El sargento entró en el cuarto de la radio y volvió con varias hojas de papel que tendió a Travis. Éste paseó la mirada a lo largo del extenso comunicado. Había toda clase de despachos: detener borrachos, intervenir en una pelea, dirigir el tránsito, prestar escolta a un cortejo fúnebre… Allí estaba, por fin, lo que quería:

5.33 de la tarde. Automóvil 302. Dirigirse a Ridgeway y Leland. Hombre desnudo.

Un poco más adelante, en la misma página, se veía otra cita al respecto:

5.42 de la tarde. Thompson, del automóvil 302, encontró un hombre desnudo; mal de la cabeza y enfermo. Llevado al Union City Hospital.

No había otras referencias sobre aquel hombre. Travis devolvió los papeles al sargento, dándole las gracias. Salió del departamento de policía y se encaminó hacia la intersección de la avenida Ridgeway y la calle Leland.

Tomó un ómnibus que le dejó en la calle Leland. Desde allí tuvo que caminar tres manzanas hasta Ridgeway. Era un barrio industrial y aquella avenida delimitaba la zona residencial y la fabril, aunque también se veían algunas casas entre las fábricas. En el lado residencial de la avenida Ridgeway, en una esquina, había una pequeña tienda. Hacia allí se dirigió Travis.

Una corpulenta mujer salió de la parte posterior del edificio.

—¿Qué desea, señor?

Tenía un leve acento extranjero, pero Travis no hubiera podido identificarlo.

—¿Sabe algo acerca de un viejo que detuvo aquí la policía, ayer por la tarde? —preguntó.

—Sólo sé que tendrían que arrojarlo a un calabozo. ¡Un hombre que anda así por la calle! ¡Sin ninguna decencia! ¡Corriendo y gritando de esa forma!

—¿Hacia dónde corría?

La mujer retiró un grasiento mechón de pelo negro de su frente.

—Tomó por Ridgeway, hacia abajo. Gritaba como si tuviera el demonio dentro. De pronto calló y se desplomó. Entonces llamé a la policía.
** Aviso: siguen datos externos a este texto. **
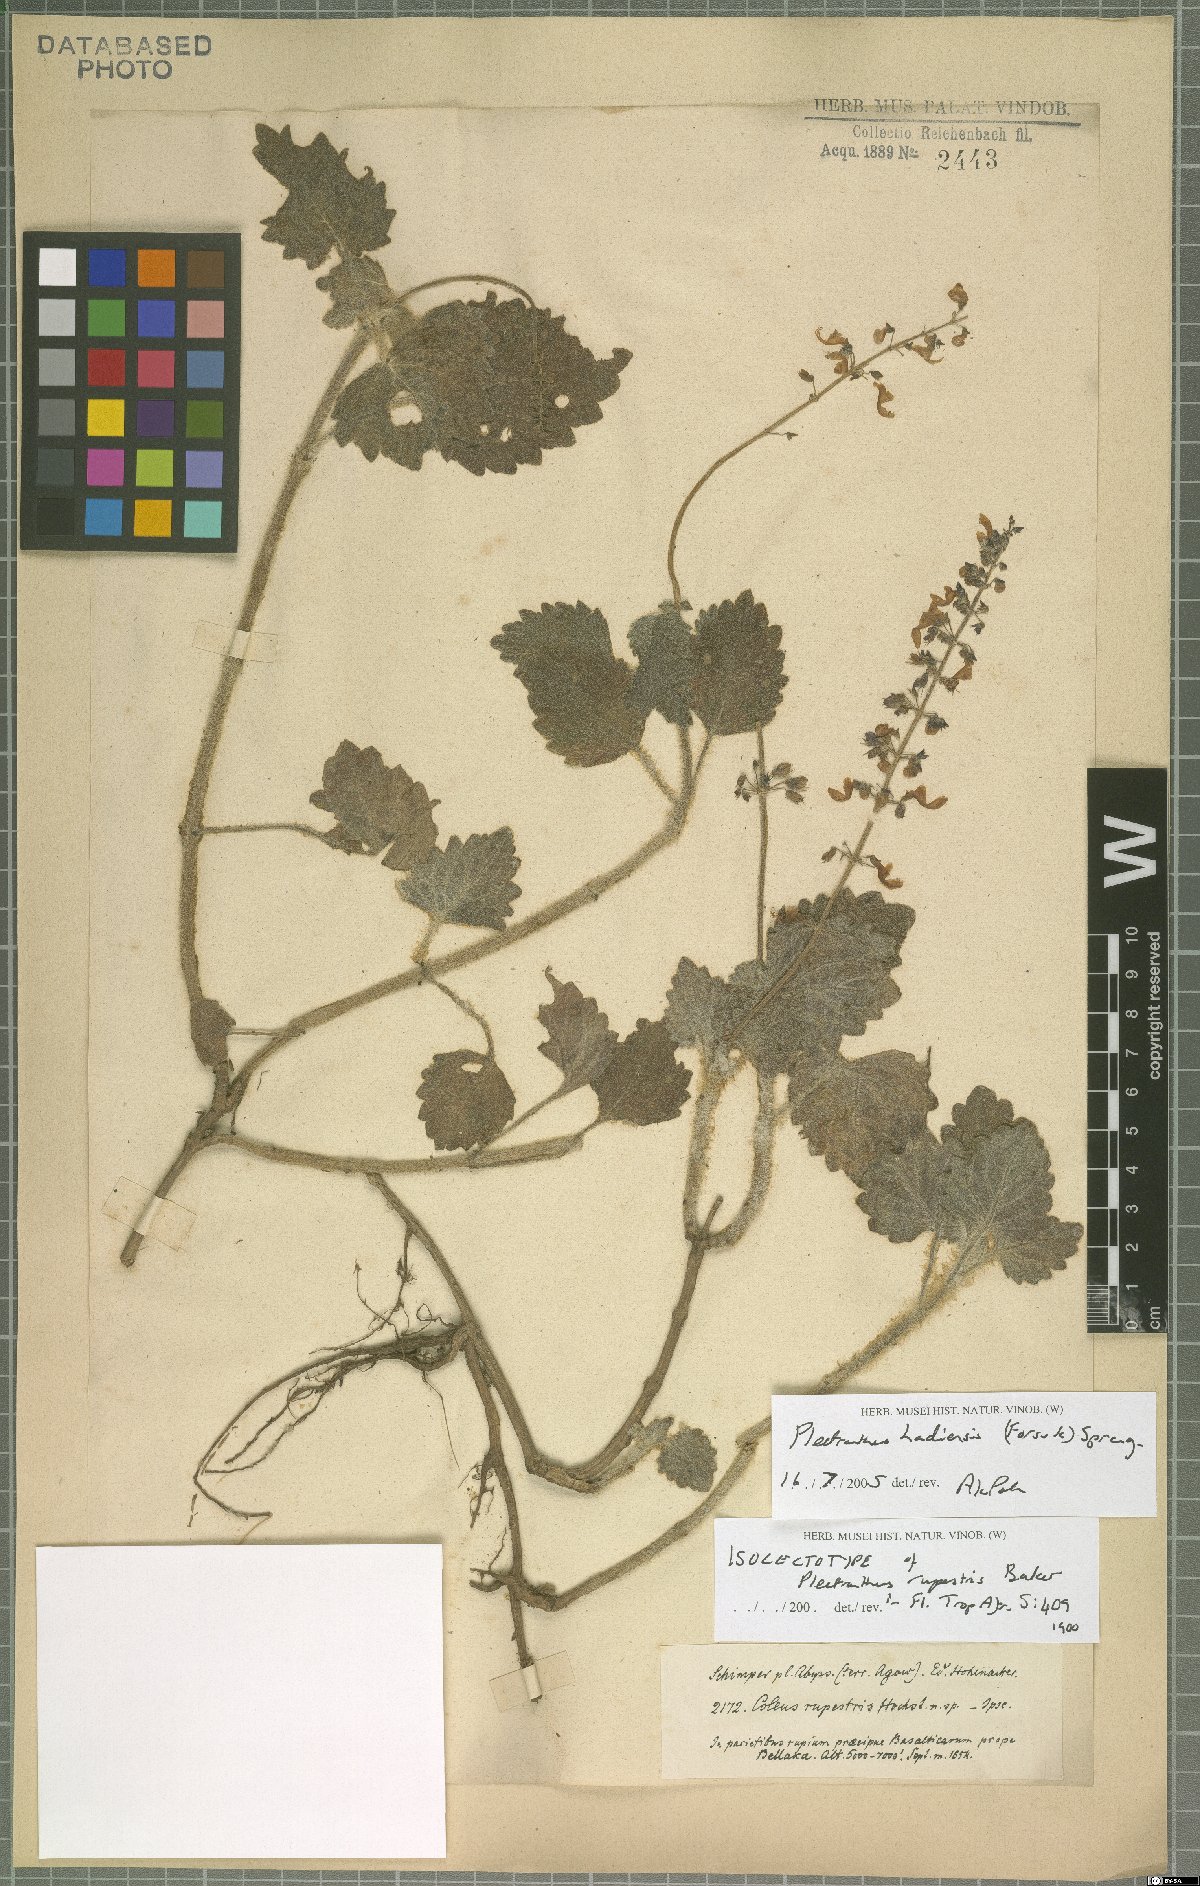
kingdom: Plantae
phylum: Tracheophyta
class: Magnoliopsida
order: Lamiales
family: Lamiaceae
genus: Coleus
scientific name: Coleus hadiensis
Vi que Lila lo estaba mirando, desde la acera de enfrente.

Travis no había reparado en la niña que había salido de la trastienda y estaba de pie junto al mostrador, mirándolo con gran curiosidad.

—¿Por qué quiere saber tantas cosas sobre ese hombre? —preguntó la mujer.

—Tengo que averiguar de dónde es.

—Yo lo sé, yo lo sé —exclamó la pequeña, con excitación.

—¡Cállate antes de que te dé un golpe, Lila! —La mujer se volvió hacia Travis y le dijo—: Ella no sabe nada, señor.

—Quizás haya visto algo —sugirió éste suavemente.

—Ya le he dicho que no. Vete adentro, Lila, y juega.

Como la niña no se movía, la mujer le dio un cachete en la cabeza.

—Te dije que entraras, inútil.

La pequeña salió corriendo.

Travis sacó su cartera y puso un billete de cinco dólares sobre el mostrador.

—¿Quiere comprar algo?

—Más datos.

La mujer miraba el dinero con codicia. Se limpió las manos en el delantal, pero no recogió el billete.

—Mejor será que vuelva a guardar eso, señor. No quiero complicaciones. Váyase.

Travis recogió el dinero.

—Gracias, de todos modos —dijo, dirigiendo una ansiosa mirada hacia el interior de la tienda, antes de salir. No se veía a la niña por ninguna parte.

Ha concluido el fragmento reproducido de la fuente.